Task statement =>
Please name the two publications whose subscribers the commentary on journalists addresses as "Good people."

Quoted passage =>
^^^^^^^^^^^^^^^^
Media people like myself, however, are less aware than we should be of the extent to which our calling inclines us to become half-assimilated into the political and administrative class we are supposed to be observing. Discussing the generality of our fellow citizens we slide, like politicians, into the language (and mental habit) of ‘should’ and ‘ought’ and ‘by rights’ and ‘fairness’. We editorialise. We pronounce when perhaps we would do better to count.

We do, of course — as even MPs and mandarins do — experience life as ordinary citizens. We are subject to tax, the criminal law and traffic regulations. We listen to a Budget statement with the occasional thought as to how a measure might affect us personally. Less often — but occasionally — we do try to put ourselves in the frame of mind of the millions of ‘ordinary’ people we do not know. But time and again our minds return to what we might call the ‘national interest’ — and, there we go again, judging, adjudicating, moralising. Perhaps we think this is high-minded and perhaps it is, but there are circumstances when high-mindedness in a journalist can be almost unprofessional.

Amongst commentators like myself the vice is encouraged by our readers. Our likely audience is stacked against the ‘But how does this affect me?’ tendency and in favour of the ‘What’s best for the country?’ brigade. Our readers tend to be wise citizens who value impartiality, well able to distinguish between their own interests and those of the nation, and who themselves incline to the judicial rather than the pocket-calculator view of politics. Good people, all of you subscribers to The Spectator or the Times — very much my kind of people — and we can fair-mindedly discuss who should get what. We can conclude that the Greeks are being ridiculous; or that people on higher earnings should pay more for social housing; or that the old domestic rating system was manifestly unfair.

But what we cannot do is suppose that our conclusions are of the remotest interest to a struggling Greek innkeeper or a dustman who has always paid a capped rent for his family’s council flat. ‘The Greeks’ are not ‘feckless’. They simply want to hang on to what they’ve got.

Avantage acquis. Had I thought about that, I might have predicted the Greek shock last week.
^^^^^^^^^^^^^^^^
Recorded information =>
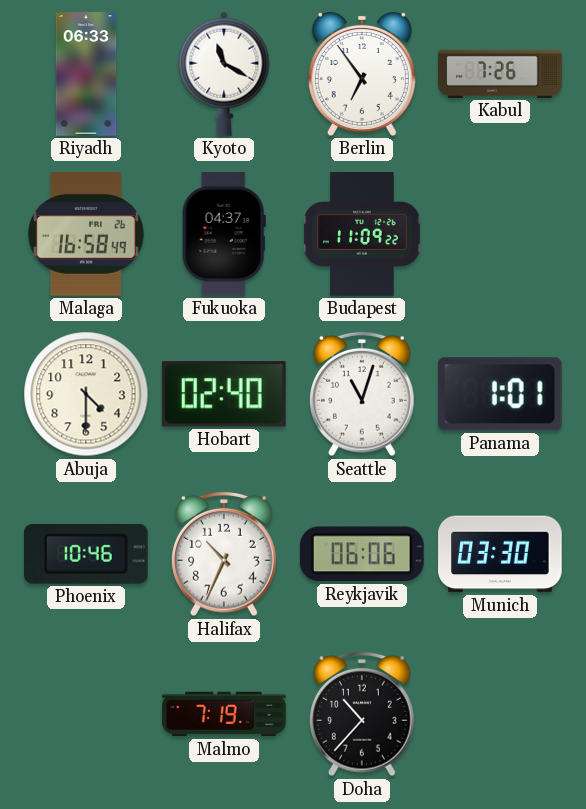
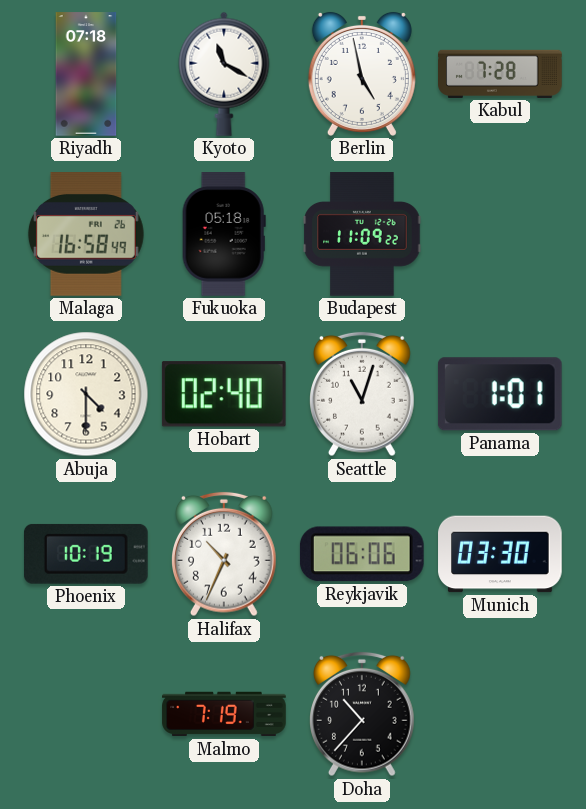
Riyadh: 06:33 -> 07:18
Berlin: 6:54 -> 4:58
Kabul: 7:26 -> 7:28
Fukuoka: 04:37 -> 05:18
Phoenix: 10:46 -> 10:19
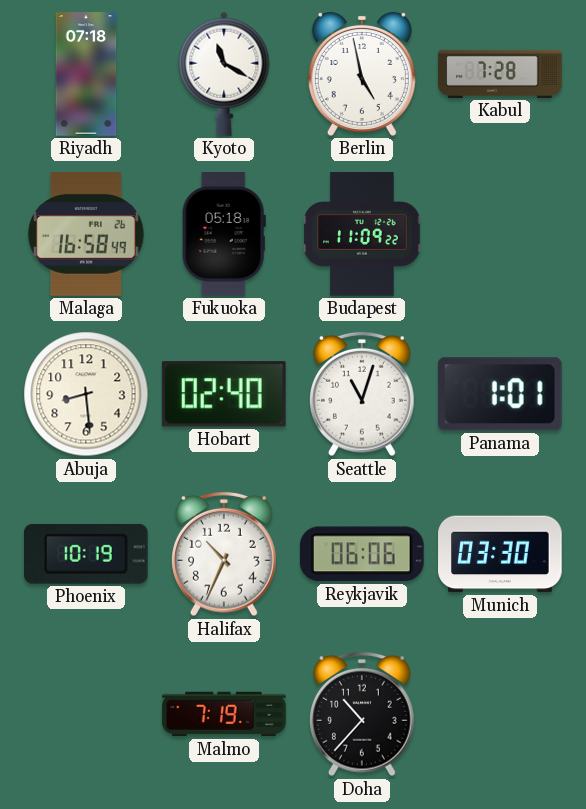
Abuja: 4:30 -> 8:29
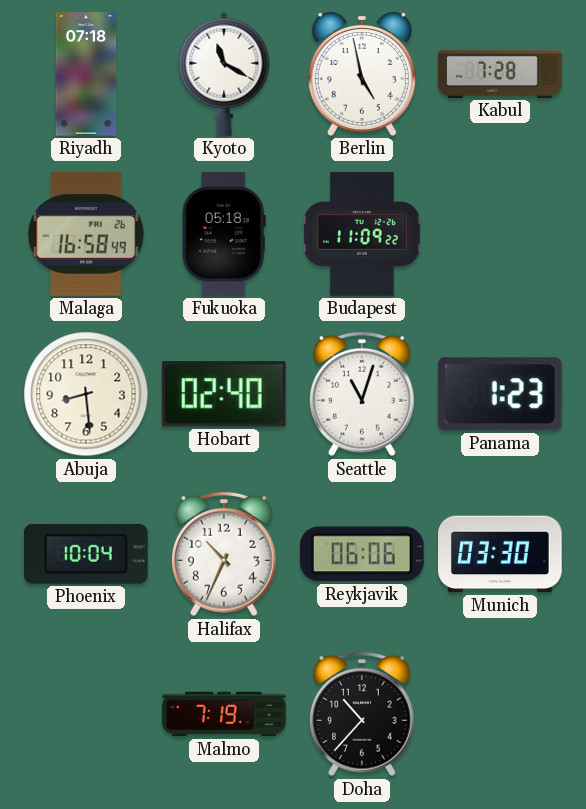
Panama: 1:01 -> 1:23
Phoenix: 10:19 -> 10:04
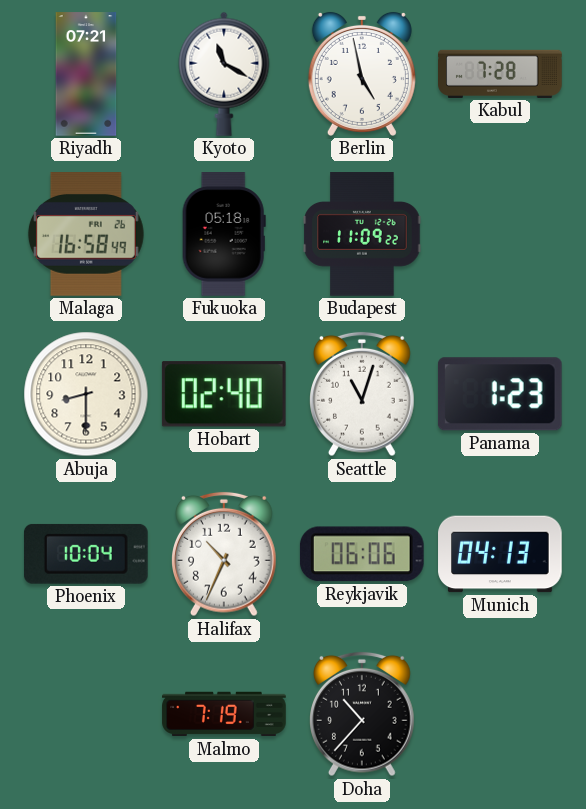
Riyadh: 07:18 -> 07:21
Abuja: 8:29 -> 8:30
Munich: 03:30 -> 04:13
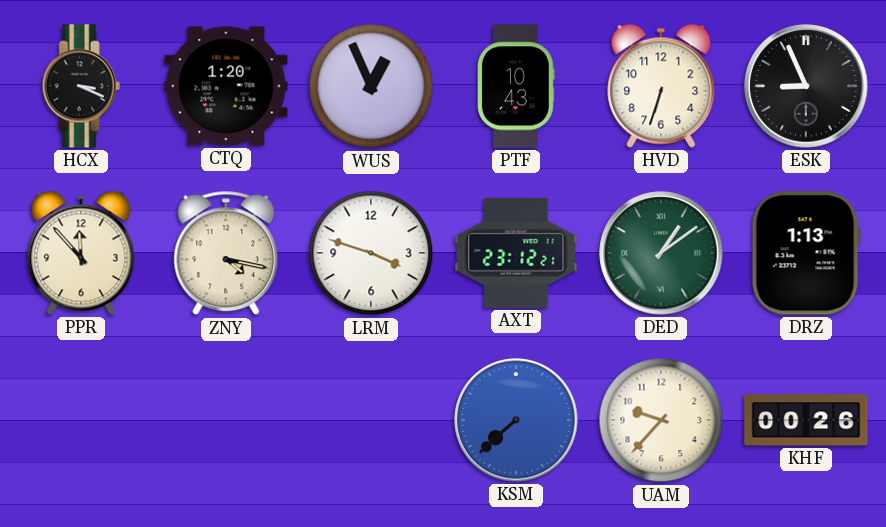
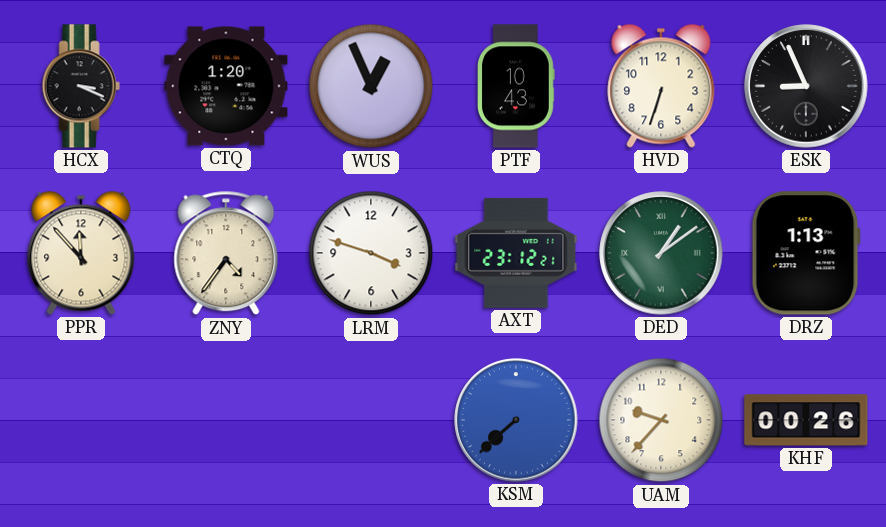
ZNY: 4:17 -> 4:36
^^^^^^^^^^^^^^^^
Answer to the exercise =>
The Spectator and the Times.